The Bill amongst other things proposes that employers who maintain the same number of employees without retrenching any of its employees from the 1st of March to 31st of December 2020 will be entitled to a 50 per cent income tax rebate on the total amount due or paid as PAYE tax under Personal Income Tax Act (PITA).

The above provision obviously raises some questions when one considers that PIT is a tax payable by an employee, not the employer, secondly the revenue arising from the payment of PIT is accruable to the state and not the federal government.

Can An Employer Benefit From an Incentive Arising from the Payment of Personal Income Tax Which Is Borne By An Employee?

The position of the law under the PITA is that taxes are imposed on the income of individuals as opposed to corporations and several other entities.

This portends that under PAYE scheme, tax liability (i.e. the tax burden) is solely borne by the employee and not the employer.

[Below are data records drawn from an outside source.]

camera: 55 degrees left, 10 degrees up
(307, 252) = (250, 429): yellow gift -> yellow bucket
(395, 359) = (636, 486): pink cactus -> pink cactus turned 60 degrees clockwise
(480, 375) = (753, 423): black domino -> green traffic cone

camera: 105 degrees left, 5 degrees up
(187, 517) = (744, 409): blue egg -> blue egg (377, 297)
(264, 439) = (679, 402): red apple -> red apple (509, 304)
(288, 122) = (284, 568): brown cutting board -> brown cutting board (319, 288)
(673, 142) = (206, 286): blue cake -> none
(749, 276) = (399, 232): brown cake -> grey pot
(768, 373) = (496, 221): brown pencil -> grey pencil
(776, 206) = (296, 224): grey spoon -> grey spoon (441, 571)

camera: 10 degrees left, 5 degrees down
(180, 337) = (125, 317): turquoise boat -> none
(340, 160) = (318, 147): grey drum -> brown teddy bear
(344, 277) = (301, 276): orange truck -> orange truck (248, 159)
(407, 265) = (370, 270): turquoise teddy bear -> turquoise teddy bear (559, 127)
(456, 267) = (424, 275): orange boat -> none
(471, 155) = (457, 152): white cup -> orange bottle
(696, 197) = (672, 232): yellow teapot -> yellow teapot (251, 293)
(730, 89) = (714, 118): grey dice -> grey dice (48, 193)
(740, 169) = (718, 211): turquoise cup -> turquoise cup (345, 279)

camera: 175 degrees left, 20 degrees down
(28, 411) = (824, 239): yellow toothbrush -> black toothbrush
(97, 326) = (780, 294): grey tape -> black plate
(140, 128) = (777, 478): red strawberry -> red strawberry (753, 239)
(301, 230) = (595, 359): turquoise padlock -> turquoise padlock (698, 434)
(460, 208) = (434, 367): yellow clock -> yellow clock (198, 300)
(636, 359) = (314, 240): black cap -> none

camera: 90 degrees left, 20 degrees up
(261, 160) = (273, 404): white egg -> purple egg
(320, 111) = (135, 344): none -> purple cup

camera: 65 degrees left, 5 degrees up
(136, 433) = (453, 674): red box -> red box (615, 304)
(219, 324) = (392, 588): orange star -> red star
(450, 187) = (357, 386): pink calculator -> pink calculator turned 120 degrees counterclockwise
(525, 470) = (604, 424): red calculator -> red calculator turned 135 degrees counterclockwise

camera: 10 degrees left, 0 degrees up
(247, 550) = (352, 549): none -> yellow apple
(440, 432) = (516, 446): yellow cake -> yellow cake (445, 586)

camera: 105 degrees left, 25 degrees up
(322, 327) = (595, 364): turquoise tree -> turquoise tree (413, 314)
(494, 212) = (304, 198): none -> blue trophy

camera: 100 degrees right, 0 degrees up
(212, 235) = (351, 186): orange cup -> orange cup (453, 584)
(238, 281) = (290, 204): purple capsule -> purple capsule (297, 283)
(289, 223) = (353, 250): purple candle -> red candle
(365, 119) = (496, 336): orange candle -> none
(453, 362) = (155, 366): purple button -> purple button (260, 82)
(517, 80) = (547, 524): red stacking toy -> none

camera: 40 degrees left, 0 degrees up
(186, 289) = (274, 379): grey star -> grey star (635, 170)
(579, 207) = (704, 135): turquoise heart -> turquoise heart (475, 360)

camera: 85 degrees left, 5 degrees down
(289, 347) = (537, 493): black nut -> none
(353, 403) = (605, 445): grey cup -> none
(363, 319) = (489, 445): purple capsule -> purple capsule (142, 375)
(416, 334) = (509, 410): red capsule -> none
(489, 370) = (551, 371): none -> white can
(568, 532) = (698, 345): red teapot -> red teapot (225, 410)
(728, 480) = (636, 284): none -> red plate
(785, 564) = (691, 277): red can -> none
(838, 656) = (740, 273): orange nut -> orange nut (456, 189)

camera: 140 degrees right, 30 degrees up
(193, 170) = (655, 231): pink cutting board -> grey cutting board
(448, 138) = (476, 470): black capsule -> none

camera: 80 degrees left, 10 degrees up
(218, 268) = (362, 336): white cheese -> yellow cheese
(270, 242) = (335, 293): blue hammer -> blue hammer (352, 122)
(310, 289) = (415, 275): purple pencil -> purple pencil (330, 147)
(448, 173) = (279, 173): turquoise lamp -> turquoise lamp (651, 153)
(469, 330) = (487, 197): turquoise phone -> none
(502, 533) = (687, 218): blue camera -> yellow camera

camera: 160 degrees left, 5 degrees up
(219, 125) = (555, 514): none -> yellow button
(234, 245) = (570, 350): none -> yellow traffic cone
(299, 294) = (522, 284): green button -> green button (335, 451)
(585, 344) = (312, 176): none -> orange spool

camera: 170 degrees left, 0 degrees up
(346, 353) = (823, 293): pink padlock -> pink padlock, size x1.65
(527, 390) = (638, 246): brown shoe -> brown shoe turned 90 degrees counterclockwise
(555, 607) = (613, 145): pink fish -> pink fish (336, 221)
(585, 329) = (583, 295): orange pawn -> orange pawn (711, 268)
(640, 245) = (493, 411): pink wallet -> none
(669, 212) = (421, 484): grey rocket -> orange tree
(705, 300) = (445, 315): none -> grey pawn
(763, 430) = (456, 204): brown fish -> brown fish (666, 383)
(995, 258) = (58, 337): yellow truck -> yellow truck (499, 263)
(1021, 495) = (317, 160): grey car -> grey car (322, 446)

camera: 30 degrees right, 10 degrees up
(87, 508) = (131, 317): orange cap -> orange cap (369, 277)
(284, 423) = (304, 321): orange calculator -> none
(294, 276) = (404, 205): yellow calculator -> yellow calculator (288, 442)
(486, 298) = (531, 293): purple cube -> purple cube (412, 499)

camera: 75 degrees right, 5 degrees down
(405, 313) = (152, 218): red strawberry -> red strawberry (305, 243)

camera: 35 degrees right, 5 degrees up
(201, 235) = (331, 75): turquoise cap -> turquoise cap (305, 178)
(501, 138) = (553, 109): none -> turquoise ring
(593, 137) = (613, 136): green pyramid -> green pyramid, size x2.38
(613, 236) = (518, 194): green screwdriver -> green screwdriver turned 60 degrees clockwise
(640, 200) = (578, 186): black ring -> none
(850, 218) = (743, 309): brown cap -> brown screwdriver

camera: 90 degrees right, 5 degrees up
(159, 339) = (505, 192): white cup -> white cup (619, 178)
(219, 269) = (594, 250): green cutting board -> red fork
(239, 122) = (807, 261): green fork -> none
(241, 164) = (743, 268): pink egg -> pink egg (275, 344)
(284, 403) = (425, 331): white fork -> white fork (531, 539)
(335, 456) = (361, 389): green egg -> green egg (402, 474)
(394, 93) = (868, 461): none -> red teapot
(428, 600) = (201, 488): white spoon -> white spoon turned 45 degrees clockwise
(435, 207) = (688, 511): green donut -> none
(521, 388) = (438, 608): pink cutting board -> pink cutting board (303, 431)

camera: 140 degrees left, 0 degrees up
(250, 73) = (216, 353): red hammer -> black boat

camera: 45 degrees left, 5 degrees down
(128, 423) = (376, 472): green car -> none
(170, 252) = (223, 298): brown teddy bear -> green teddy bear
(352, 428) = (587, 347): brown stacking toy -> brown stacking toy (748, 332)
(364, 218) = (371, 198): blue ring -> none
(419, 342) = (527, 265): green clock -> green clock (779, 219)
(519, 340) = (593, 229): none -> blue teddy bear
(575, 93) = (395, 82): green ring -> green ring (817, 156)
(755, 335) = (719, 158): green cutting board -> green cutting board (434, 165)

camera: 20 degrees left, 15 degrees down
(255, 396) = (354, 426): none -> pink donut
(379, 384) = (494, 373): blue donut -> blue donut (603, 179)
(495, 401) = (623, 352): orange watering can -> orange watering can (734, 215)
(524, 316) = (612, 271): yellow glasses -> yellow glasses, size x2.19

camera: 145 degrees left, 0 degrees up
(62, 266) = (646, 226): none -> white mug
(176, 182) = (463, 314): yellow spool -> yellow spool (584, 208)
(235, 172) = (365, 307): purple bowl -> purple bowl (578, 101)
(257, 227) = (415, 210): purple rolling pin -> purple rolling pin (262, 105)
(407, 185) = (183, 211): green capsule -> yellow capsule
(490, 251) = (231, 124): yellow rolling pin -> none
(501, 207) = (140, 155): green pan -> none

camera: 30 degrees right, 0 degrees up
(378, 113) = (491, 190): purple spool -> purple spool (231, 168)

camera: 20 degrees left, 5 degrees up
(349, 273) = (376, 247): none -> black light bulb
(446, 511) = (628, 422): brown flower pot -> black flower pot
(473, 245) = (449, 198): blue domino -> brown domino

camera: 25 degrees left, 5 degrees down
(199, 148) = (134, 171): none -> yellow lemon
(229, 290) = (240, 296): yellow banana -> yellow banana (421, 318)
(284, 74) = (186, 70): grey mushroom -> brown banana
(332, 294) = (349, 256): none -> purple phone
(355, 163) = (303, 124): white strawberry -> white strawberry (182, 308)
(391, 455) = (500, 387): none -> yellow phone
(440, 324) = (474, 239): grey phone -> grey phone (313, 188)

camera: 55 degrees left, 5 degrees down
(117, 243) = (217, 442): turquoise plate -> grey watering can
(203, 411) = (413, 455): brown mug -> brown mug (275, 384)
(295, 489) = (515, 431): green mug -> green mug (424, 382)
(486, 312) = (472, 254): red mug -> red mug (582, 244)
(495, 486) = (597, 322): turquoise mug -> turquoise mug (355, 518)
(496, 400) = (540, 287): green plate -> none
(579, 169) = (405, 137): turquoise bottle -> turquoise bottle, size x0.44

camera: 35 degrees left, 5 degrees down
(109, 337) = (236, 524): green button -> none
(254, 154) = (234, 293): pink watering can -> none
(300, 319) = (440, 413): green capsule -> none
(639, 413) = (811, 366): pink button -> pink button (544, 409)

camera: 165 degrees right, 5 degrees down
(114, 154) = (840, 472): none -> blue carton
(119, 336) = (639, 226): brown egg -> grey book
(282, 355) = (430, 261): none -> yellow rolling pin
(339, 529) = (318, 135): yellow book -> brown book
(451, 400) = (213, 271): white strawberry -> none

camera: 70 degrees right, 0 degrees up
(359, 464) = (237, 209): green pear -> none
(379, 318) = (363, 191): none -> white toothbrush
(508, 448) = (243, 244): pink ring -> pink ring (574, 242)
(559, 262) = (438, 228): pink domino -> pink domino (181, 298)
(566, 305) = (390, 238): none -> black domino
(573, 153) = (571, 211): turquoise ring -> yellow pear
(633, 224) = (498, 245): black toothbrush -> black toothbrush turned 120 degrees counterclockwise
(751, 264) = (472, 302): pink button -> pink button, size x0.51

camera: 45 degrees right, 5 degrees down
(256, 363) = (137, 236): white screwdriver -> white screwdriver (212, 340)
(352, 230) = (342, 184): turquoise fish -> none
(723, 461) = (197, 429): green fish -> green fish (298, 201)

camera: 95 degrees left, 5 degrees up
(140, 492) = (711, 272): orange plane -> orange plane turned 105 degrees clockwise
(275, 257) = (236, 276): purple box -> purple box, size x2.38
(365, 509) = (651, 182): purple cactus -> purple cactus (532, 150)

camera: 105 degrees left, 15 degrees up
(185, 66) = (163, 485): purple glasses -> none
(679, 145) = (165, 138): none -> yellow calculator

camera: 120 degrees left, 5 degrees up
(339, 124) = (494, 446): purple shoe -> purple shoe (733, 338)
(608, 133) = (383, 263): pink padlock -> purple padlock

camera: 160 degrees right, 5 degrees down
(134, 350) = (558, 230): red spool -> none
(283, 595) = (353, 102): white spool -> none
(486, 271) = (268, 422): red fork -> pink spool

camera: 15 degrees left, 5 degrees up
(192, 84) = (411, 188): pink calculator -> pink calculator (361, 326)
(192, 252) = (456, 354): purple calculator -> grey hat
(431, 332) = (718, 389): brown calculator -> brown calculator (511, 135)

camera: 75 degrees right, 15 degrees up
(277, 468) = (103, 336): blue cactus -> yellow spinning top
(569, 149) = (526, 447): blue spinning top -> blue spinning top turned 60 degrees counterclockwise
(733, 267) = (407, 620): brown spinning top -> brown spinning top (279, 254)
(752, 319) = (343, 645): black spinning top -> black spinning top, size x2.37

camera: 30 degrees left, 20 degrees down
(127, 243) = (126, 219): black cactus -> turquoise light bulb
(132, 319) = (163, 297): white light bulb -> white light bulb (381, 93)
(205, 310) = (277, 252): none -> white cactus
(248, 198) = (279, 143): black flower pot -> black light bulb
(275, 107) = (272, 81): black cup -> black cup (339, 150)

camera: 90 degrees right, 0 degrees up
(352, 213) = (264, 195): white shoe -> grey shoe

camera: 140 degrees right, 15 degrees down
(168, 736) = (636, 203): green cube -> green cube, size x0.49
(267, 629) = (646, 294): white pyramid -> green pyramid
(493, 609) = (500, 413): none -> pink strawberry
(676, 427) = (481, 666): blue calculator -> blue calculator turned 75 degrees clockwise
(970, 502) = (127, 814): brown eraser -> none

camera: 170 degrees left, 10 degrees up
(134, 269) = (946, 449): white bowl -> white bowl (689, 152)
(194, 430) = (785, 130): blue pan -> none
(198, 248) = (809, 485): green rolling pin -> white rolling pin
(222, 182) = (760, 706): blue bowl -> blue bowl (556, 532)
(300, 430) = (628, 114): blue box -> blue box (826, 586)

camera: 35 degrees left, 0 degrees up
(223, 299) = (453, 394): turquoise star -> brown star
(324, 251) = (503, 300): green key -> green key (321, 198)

The law, however, enjoins the employer to deduct at the source the tax liability of the employee and remit same to the relevant tax authority (RTA), for ease of tax administration.

Furthermore, the law is fairly settled that where the employer fails to deduct and remit the tax due, the RTA is legally mandated to proceed against the employer and recover the tax due from such employer as debt including penalties.

In any event, the law does not allow the RTA to distrain the assets of an employer in the course of trying to recover the unpaid tax. It is rather the assets of the employee in question that will be distrained since he is the one bearing tax liability.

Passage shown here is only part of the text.